Majid made clear that he never reported on anyone in the Muslim community, and his relationship with the FBI was one-sided, with the outreach meetings intended “solely to create avenues to work with law enforcement to preserve our civil liberties and civil rights.” It should come as no shock that Majid has recently met with top DOJ officials urging the criminalization of criticism of Islam and has been one of the most vocal cheerleaders for the FBI’s training “Islamophobia” purge, meeting at least twice with FBI Director Mueller on the topic.
Last September, Mohamed Elibiary was given the FBI’s Louis E. Peters Memorial Award in a ceremony at Quantico for his help with the FBI as a “deradicalizer” within the Muslim community. But the two cases that Elibiary trumpets — the case of five D.C. kids who went to Pakistan to fight U.S. troops, and that of “Underwear Bomber” Umar Farouk Abdulmutallab — are cases of his “deradicalization” subjects jumping headlong into terrorism, not away from it.
Questions were raised in October 2010 when Elibiary was appointed to the Department of Homeland Security’s Advisory Council in light of his previous appearance at a Dallas conference honoring Ayatollah Khomeini, his defense of jihadist ideological godfather Sayyid Qutb, and his veiled threats against the life of Dallas Morning News editor Rod Dreher.

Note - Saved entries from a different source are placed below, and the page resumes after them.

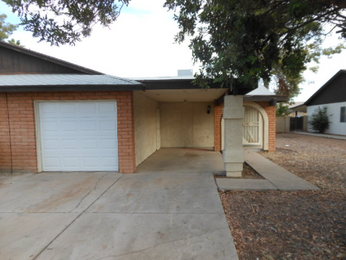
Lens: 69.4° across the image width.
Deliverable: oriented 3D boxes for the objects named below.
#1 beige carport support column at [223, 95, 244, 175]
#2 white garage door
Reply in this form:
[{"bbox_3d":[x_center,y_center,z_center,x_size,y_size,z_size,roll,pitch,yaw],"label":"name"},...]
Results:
[{"bbox_3d":[1.652,0.163,6.917,0.510,2.195,0.480,0,3,5],"label":"beige carport support column"},{"bbox_3d":[-2.817,0.188,7.539,2.465,2.095,0.120,0,3,5],"label":"white garage door"}]

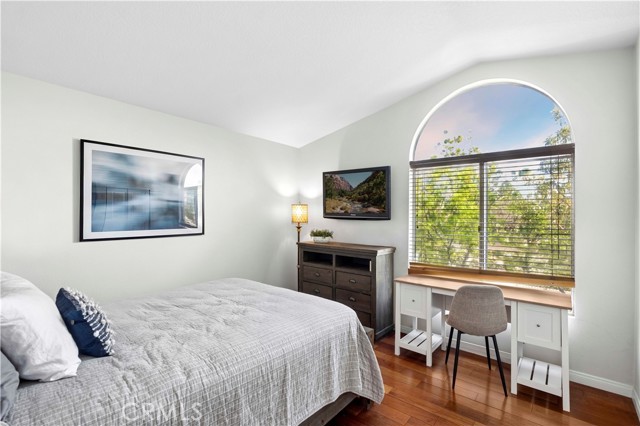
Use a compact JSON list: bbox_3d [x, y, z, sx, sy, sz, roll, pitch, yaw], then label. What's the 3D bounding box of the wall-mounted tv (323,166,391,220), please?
[{"bbox_3d":[0.468,-0.241,3.723,1.018,0.643,0.085,1,0,39],"label":"wall-mounted tv"}]

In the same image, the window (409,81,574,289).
[{"bbox_3d":[1.638,-0.290,2.902,1.450,2.026,0.120,1,0,39],"label":"window"}]

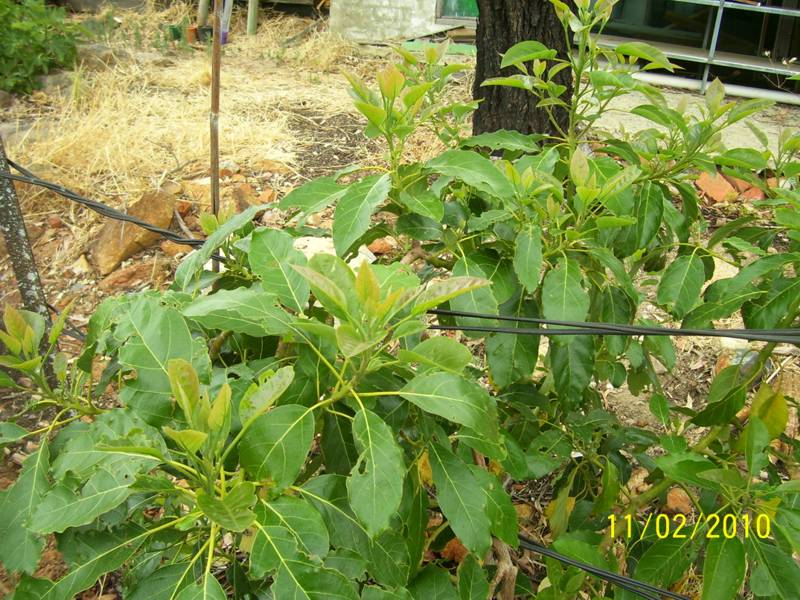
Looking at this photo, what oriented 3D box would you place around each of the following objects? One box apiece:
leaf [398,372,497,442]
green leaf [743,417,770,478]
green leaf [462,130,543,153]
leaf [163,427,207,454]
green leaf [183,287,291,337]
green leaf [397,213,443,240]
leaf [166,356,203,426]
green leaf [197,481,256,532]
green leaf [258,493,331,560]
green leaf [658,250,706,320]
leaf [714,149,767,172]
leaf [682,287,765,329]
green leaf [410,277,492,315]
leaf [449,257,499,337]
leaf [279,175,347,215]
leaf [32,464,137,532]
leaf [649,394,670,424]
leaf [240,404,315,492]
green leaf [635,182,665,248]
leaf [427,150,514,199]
[{"bbox_3d":[0.077,0.168,1.225,0.156,0.040,0.090,21,50,11],"label":"leaf"},{"bbox_3d":[0.726,0.297,1.595,0.055,0.142,0.025,-15,23,-27],"label":"green leaf"},{"bbox_3d":[0.212,-0.328,1.640,0.180,0.025,0.075,-7,31,-13],"label":"green leaf"},{"bbox_3d":[-0.308,0.201,1.125,0.055,0.050,0.030,-42,14,-22],"label":"leaf"},{"bbox_3d":[-0.236,0.020,1.135,0.165,0.035,0.075,7,38,10],"label":"green leaf"},{"bbox_3d":[0.043,-0.161,1.720,0.116,0.025,0.075,-3,51,20],"label":"green leaf"},{"bbox_3d":[-0.315,0.135,1.150,0.045,0.110,0.025,-9,11,-13],"label":"leaf"},{"bbox_3d":[-0.212,0.253,0.960,0.062,0.020,0.074,-30,50,-32],"label":"green leaf"},{"bbox_3d":[-0.154,0.334,1.155,0.147,0.030,0.085,36,57,20],"label":"green leaf"},{"bbox_3d":[0.634,-0.033,1.775,0.095,0.161,0.030,17,-11,11],"label":"green leaf"},{"bbox_3d":[0.766,-0.311,1.760,0.111,0.025,0.055,11,36,21],"label":"leaf"},{"bbox_3d":[0.607,0.016,1.475,0.163,0.025,0.065,-19,47,-4],"label":"leaf"},{"bbox_3d":[0.065,-0.002,1.005,0.112,0.020,0.040,-22,36,16],"label":"green leaf"},{"bbox_3d":[0.137,-0.007,1.470,0.090,0.025,0.159,-6,68,-2],"label":"leaf"},{"bbox_3d":[-0.190,-0.229,1.705,0.167,0.030,0.085,-25,43,-10],"label":"leaf"},{"bbox_3d":[-0.425,0.270,1.065,0.139,0.025,0.080,-15,43,-12],"label":"leaf"},{"bbox_3d":[0.548,0.229,1.660,0.042,0.069,0.012,-11,-17,7],"label":"leaf"},{"bbox_3d":[-0.178,0.214,1.140,0.092,0.030,0.148,25,55,20],"label":"leaf"},{"bbox_3d":[0.467,-0.158,1.475,0.050,0.025,0.138,16,68,-10],"label":"green leaf"},{"bbox_3d":[0.124,-0.221,1.410,0.176,0.035,0.075,21,35,20],"label":"leaf"}]

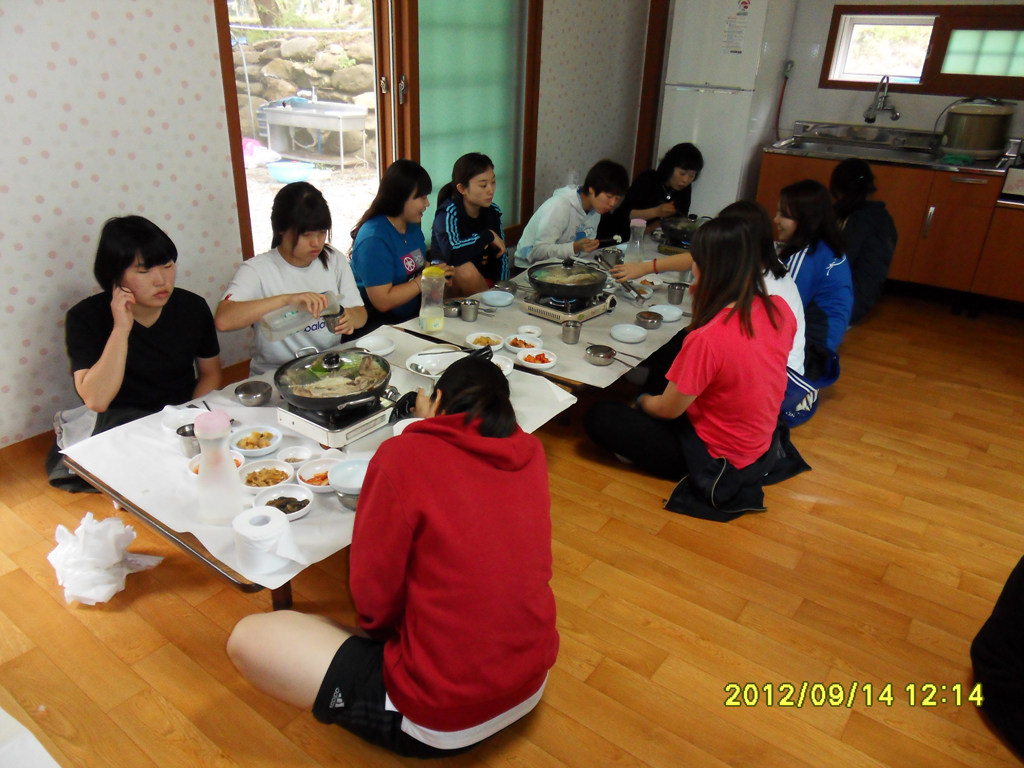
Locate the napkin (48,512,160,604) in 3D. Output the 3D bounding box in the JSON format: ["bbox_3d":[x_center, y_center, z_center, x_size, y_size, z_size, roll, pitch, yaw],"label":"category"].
[{"bbox_3d":[-1.026,0.423,1.780,0.220,0.150,0.170,-11,28,-28],"label":"napkin"}]

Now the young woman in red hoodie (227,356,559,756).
[{"bbox_3d":[-0.181,0.291,1.456,0.660,0.770,0.660,-20,33,-40],"label":"young woman in red hoodie"}]

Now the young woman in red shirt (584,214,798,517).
[{"bbox_3d":[0.582,-0.132,2.319,0.620,0.840,0.660,-20,33,-40],"label":"young woman in red shirt"}]

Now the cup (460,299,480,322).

As I reported here exclusively at PJ Media back in October, Elibiary was caught downloading documents from a secure DHS server, which he then tried to market to a left-leaning publication claiming they represented a pattern of Islamophobia by the Texas Department of Public Safety. I subsequently reported that Elibiary’s non-profit organization had its tax exempt status revoked for failing to file the required IRS Form 990s. Elibiary continues to work with the FBI and serve on the DHS Advisory Council today, and he too has been an outspoken advocate of the ongoing “Islamophobia” purge. He was described in one article as the “FBI’s Key Muslim Ally” and complained that “bigoted briefings make my job harder.”
The FBI’s Muslim outreach hasn’t always gone as planned, such as during the March 2008 Community Relations Executive Seminar Training (CREST) program hosted by the Ohio chapter of CAIR. During the session tempers reportedly flared and the three FBI agents addressing the crowd barely escaped violence. More recently, an FBI outreach event in Seattle intended to improve communications and to build trust with the Muslim community grew heated when attendees complained that the FBI’s presentation focused too much on Islamic terrorism, and that a slide on state-sponsored terrorism showed a picture of former Iranian leader Ayatollah Khomeini.
Unfortunately, the above are just a small selection from the FBI’s Muslim outreach follies. But they are representative of the ongoing failure by the FBI under Director Mueller’s tenure to properly vet their outreach partners.
With these episodes in mind, the concerns expressed by members of Congress — concerns regarding the FBI’s selection of outside SMEs chosen to purge their training programs and materials for supposed “Islamophobia,” and the FBI’s refusal to divulge the names of the SMEs claiming such information is classified — are reasonably rooted in the bureau’s long history of Muslim outreach failure.